= Sue Hendra =

British writer and illustrator

Suzanne Francis Hendra (born 15 August 1973) is a British writer and illustrator of over 100 books for children, many co-written with Paul Linnet, including Barry the Fish with Fingers. Her books Wanda and the Alien and Supertato have been adapted for television.

== Biography ==
Hendra graduated from the University of Brighton in 1994 where she received a bachelor's degree in technology for graphic design. She currently lives in Brighton where she works in a shared artists' studio. Hendra has worked as an illustrator for Bloomsbury, Walker Books, Oxford University Press, Macmillan and others. Hendra has one daughter named Wanda.

== Work ==
Hendra had been working as an illustrator for several years before she changed her style due to the persuasion of Vicki Willden-Lebrecht of Bright Agency.

Hendra and Paul Linnet's book, Barry the Fish with Fingers was considered colourful and cheerful by Publishers Weekly. Hendra used gouache paint and deliberately created bright, flat compositions for the book, which Kirkus Reviews says introduced an "impossibly endearing little fish." The New York Times wrote that "Hendra's bright and cheerful undersea characters make the ocean seem like a great place to be." No-Bot, the Robot With No Bottom won the Picture Book Award in the 2014 Oxfordshire Book Awards.

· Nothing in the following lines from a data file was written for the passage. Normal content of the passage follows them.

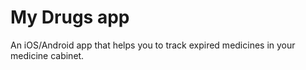 # My Drugs app

An iOS/Android app that helps you to track expired medicines in your medicine cabinet.

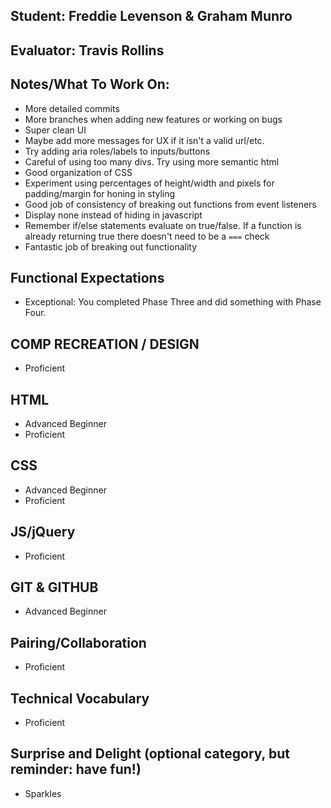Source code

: ## Student: Freddie Levenson & Graham Munro
## Evaluator: Travis Rollins
## Notes/What To Work On:

* More detailed commits
* More branches when adding new features or working on bugs
* Super clean UI
* Maybe add more messages for UX if it isn't a valid url/etc.
* Try adding aria roles/labels to inputs/buttons
* Careful of using too many divs.  Try using more semantic html
* Good organization of CSS
* Experiment using percentages of height/width and pixels for padding/margin for honing in styling
* Good job of consistency of breaking out functions from event listeners
* Display none instead of hiding in javascript
* Remember if/else statements evaluate on true/false.  If a function is already returning true there doesn't need to be a `===` check
* Fantastic job of breaking out functionality

## Functional Expectations

* Exceptional: You completed Phase Three and did something with Phase Four.


## COMP RECREATION / DESIGN

* Proficient  


## HTML

* Advanced Beginner  
* Proficient  


## CSS

* Advanced Beginner  
* Proficient  


## JS/jQuery

* Proficient  


## GIT & GITHUB

* Advanced Beginner  

## Pairing/Collaboration

* Proficient  

## Technical Vocabulary

* Proficient

## Surprise and Delight (optional category, but reminder: have fun!)

* Sparkles  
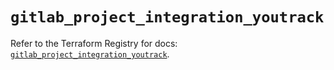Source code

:# `gitlab_project_integration_youtrack`

Refer to the Terraform Registry for docs: [`gitlab_project_integration_youtrack`](https://registry.terraform.io/providers/gitlabhq/gitlab/18.3.0/docs/resources/project_integration_youtrack).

The television adaptation of Wanda and the Alien was produced for the United Kingdom's Channel 5 Milkshake programming by Random House Enterprises and Komixx Entertainment. "Wanda and the Alien" also appeared on Nickelodeon and Nick Jr. channels in most countries. "Wanda and the Alien" was shortlisted for the 17th Big Chip Award in 2015.

Along with Linnet, Hendra wrote a book for 2016's World Book Day titled Supertato: Hap-Pea Ever After for pre-school children.